Per la prima volta vengono esposte al pubblico, in esclusiva a Palazzo Moroni sito in Bergamo, quattro creazioni provenienti dalla Collezione Roberta Noseda Droulers, oggi conservata presso il Museo della Seta di Como.
Riconosciuto a livello internazionale per il suo linguaggio visionario, Capucci ha trasformato l’abito in un’opera d’arte: volumi scultorei, pieghe, ventagli, ali e rouches danno forma a creazioni che superano i confini della moda. In questa ricerca la seta diventa un mezzo espressivo essenziale.
Nella manifattura serica Taroni, già dagli anni ’50, Capucci trova un interlocutore all’altezza della propria visione: tessuti di altissima qualità e una notevole ricchezza cromatica, accompagnano alcune delle sue sperimentazioni più audaci.

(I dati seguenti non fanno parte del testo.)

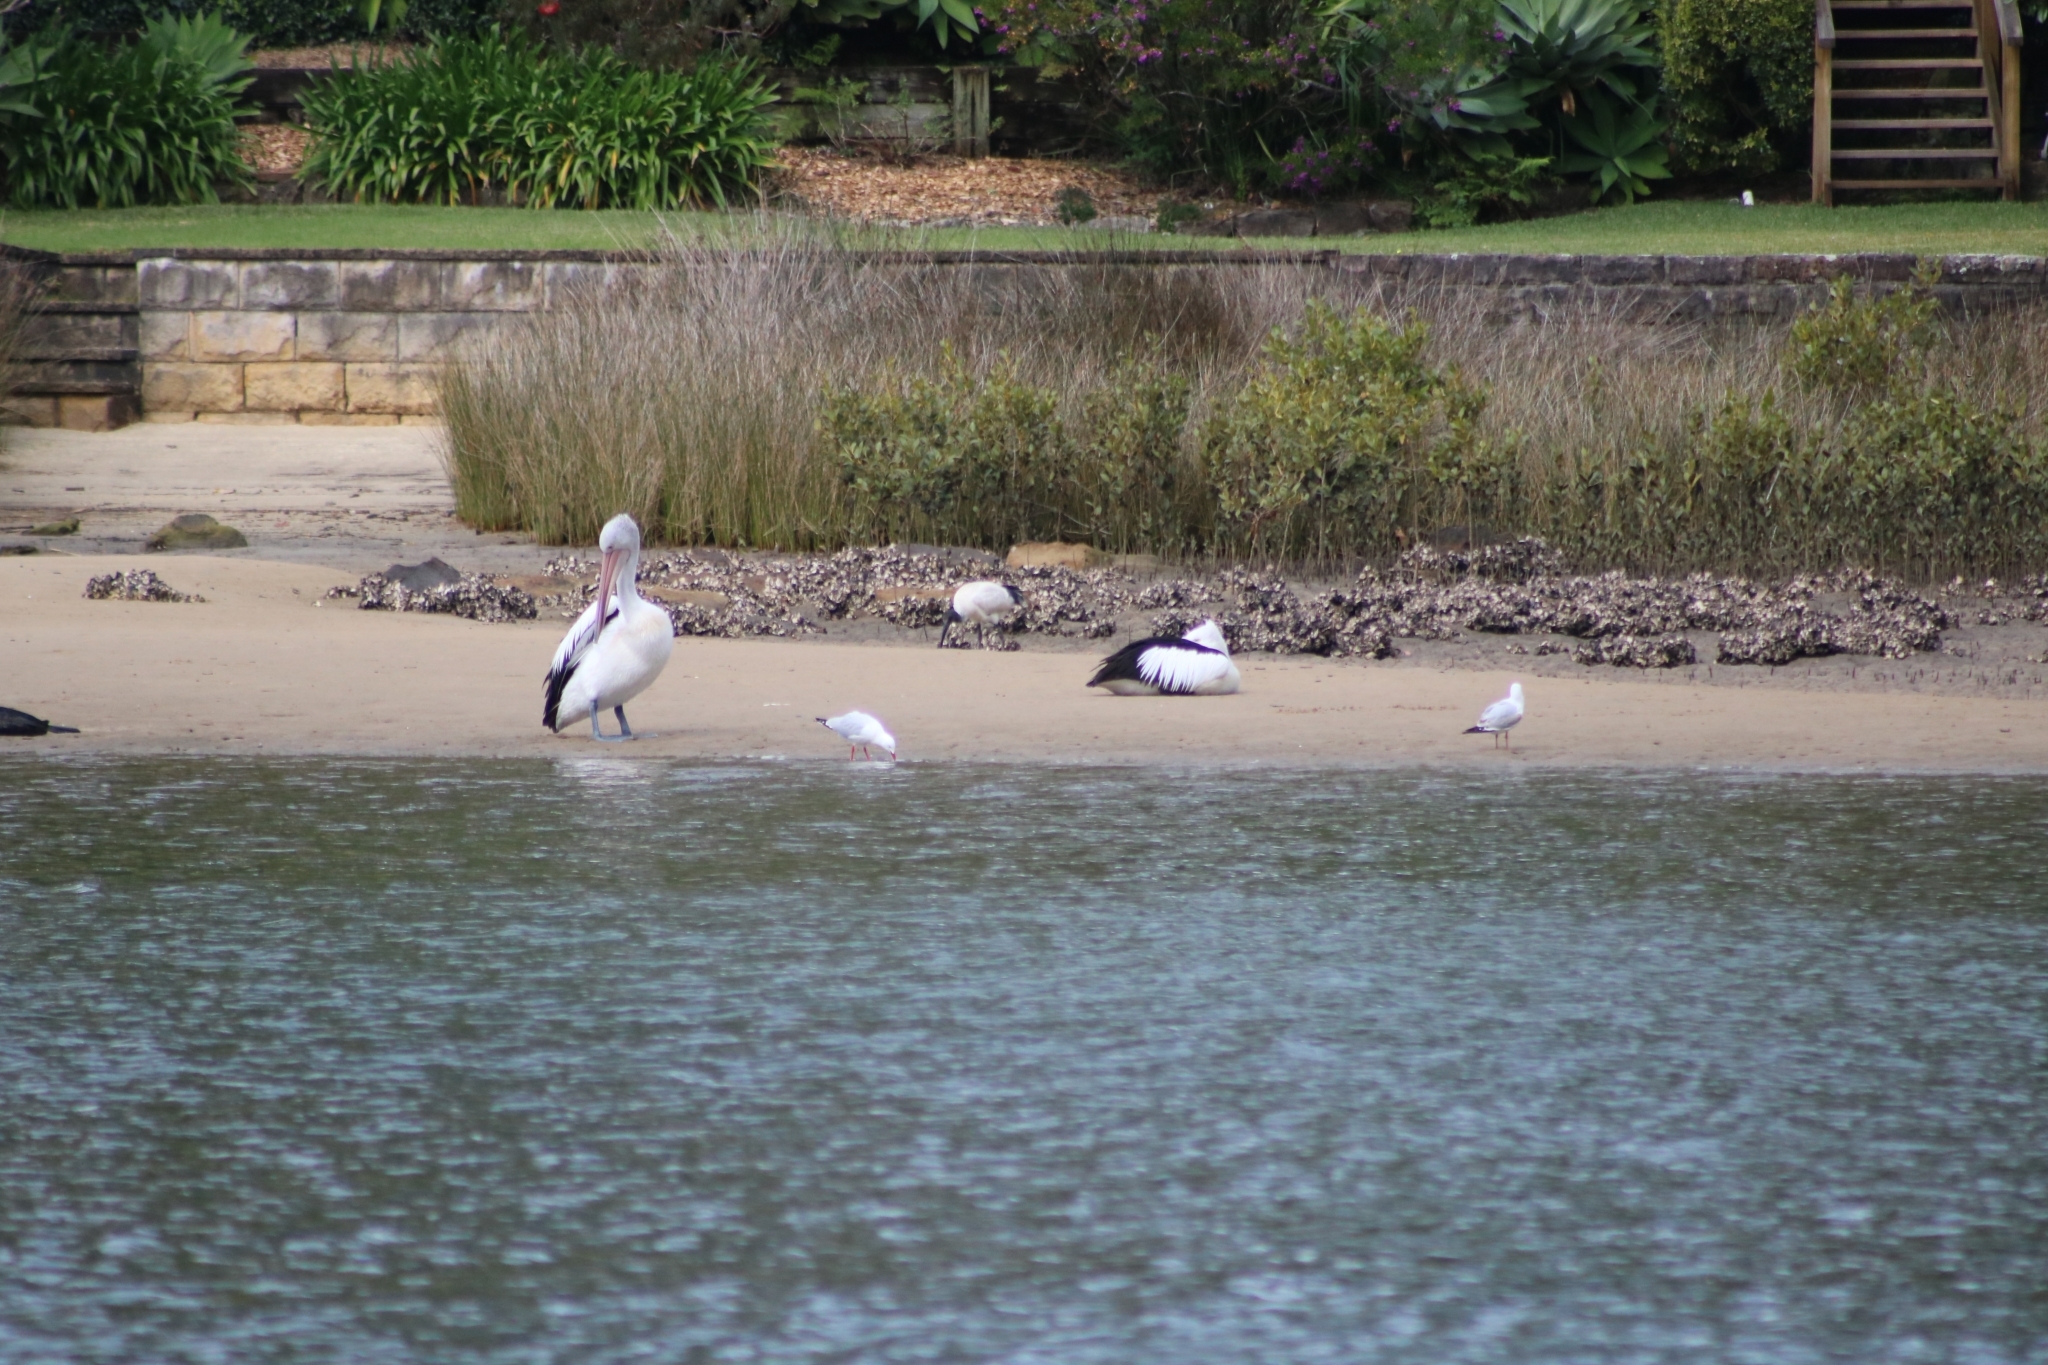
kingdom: Animalia
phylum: Chordata
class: Aves
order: Pelecaniformes
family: Threskiornithidae
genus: Threskiornis
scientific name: Threskiornis molucca
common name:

Il percorso espositivo accompagna il visitatore alla scoperta del processo creativo, mettendo in relazione gli abiti con i disegni illustrativi gentilmente concessi dalla Fondazione Roberto Capucci e con materiali provenienti dagli archivi storici del Museo della Seta di Como e di Taroni, in modo da raccontare il percorso che conduce dal processo creativo e progettuale al capo finito di alta moda.
Un campionario tessile completa l’esposizione, offrendo al visitatore l’opportunità di scoprire con le proprie mani consistenza e matericità dei tessuti in seta, scelti per realizzare gli abiti in mostra.
Un’occasione unica per scoprire l'eccellenza della filiera serica comasca e la competenza artigianale che trasforma il filo in architettura.